§ WORK TASK
Copy the records below line by line and word for word, from the very first line through the line with "Image 2: 3-D", omitting each picture.

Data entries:
== Segment start ==

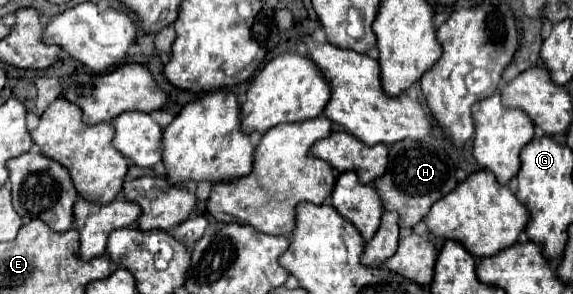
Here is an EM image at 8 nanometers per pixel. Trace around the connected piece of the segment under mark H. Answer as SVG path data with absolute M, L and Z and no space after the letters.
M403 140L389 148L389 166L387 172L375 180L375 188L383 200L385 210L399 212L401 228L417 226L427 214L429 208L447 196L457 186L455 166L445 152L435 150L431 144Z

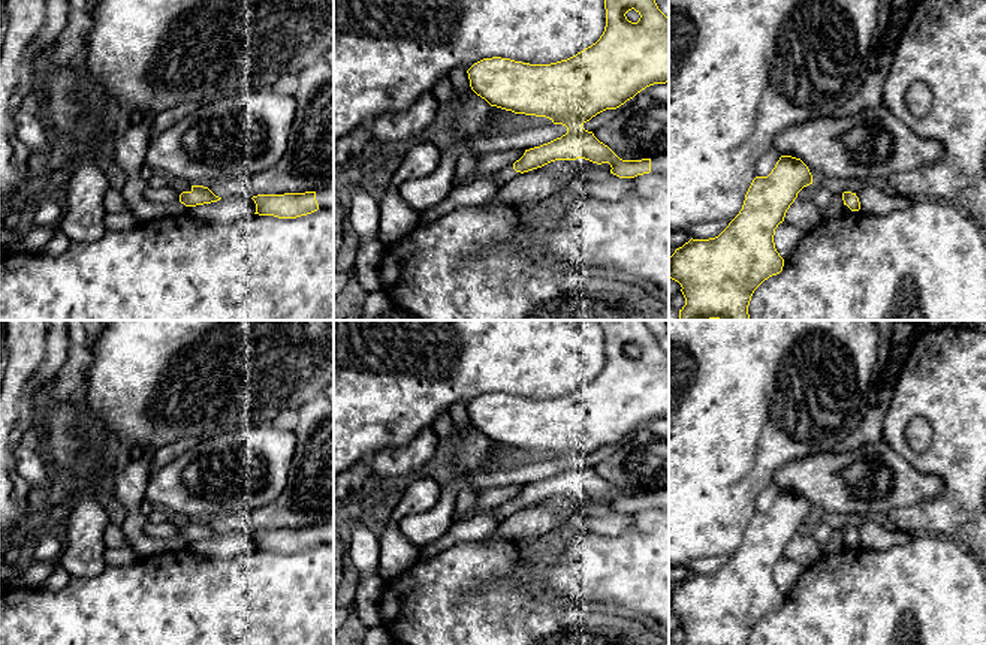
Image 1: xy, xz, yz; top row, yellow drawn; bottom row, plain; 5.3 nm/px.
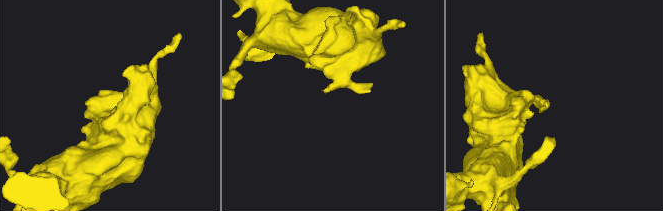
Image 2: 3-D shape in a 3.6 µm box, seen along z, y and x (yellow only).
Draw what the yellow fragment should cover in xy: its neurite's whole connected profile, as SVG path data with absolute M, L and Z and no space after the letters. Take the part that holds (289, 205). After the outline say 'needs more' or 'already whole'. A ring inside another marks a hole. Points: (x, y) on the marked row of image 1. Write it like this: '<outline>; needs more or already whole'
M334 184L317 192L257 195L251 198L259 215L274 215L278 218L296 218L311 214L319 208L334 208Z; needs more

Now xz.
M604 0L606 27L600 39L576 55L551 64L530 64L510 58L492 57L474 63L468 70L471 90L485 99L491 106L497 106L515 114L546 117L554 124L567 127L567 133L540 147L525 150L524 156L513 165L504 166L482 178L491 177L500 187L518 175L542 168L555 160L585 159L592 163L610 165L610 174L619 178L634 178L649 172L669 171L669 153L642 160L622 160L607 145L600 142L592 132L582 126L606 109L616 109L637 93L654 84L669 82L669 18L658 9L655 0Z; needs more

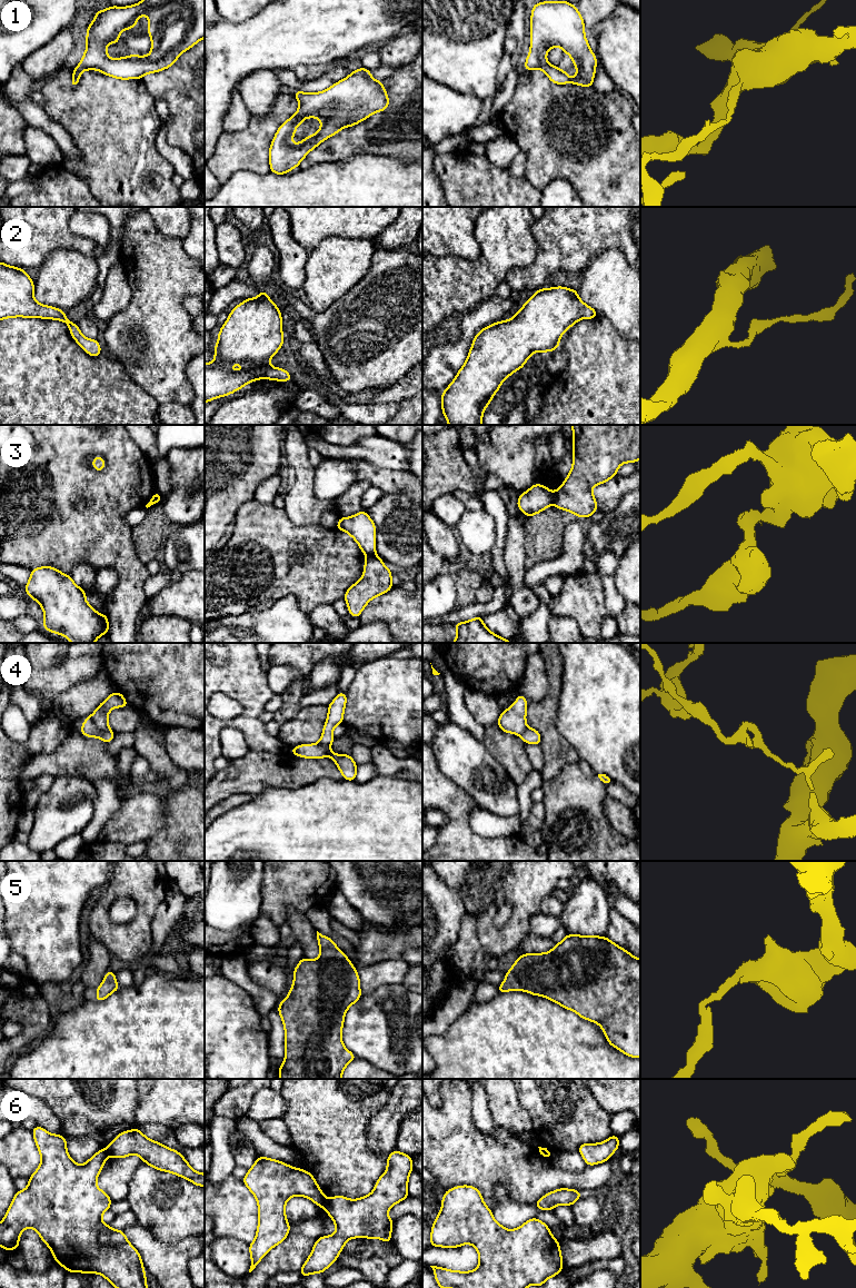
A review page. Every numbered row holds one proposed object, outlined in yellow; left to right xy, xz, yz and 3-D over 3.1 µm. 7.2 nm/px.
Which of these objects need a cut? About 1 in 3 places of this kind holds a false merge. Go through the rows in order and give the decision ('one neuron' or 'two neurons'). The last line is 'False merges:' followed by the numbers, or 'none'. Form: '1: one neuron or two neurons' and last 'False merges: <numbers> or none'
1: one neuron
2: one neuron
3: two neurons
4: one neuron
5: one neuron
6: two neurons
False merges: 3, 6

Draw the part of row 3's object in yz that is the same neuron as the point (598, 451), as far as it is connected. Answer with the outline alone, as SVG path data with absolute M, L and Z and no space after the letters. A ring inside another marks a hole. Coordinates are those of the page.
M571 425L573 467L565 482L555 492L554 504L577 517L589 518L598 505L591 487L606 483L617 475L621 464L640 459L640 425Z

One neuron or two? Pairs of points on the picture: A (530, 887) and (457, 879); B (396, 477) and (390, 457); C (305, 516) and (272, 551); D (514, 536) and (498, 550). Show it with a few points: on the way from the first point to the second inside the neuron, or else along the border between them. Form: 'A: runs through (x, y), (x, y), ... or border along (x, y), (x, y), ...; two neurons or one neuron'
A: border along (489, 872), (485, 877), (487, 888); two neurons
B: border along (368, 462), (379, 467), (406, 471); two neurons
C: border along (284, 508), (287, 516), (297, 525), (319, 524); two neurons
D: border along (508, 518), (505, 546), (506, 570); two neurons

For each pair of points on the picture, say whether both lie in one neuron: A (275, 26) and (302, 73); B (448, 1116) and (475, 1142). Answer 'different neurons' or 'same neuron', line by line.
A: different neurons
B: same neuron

== Segment end ==

§ TASK RESPONSE
Here is an EM image at 8 nanometers per pixel. Trace around the connected piece of the segment under mark H. Answer as SVG path data with absolute M, L and Z and no space after the letters.
M403 140L389 148L389 166L387 172L375 180L375 188L383 200L385 210L399 212L401 228L417 226L427 214L429 208L447 196L457 186L455 166L445 152L435 150L431 144Z

Image 1: xy, xz, yz; top row, yellow drawn; bottom row, plain; 5.3 nm/px.
Image 2: 3-D shape in a 3.6 µm box, seen along z, y and x (yellow only).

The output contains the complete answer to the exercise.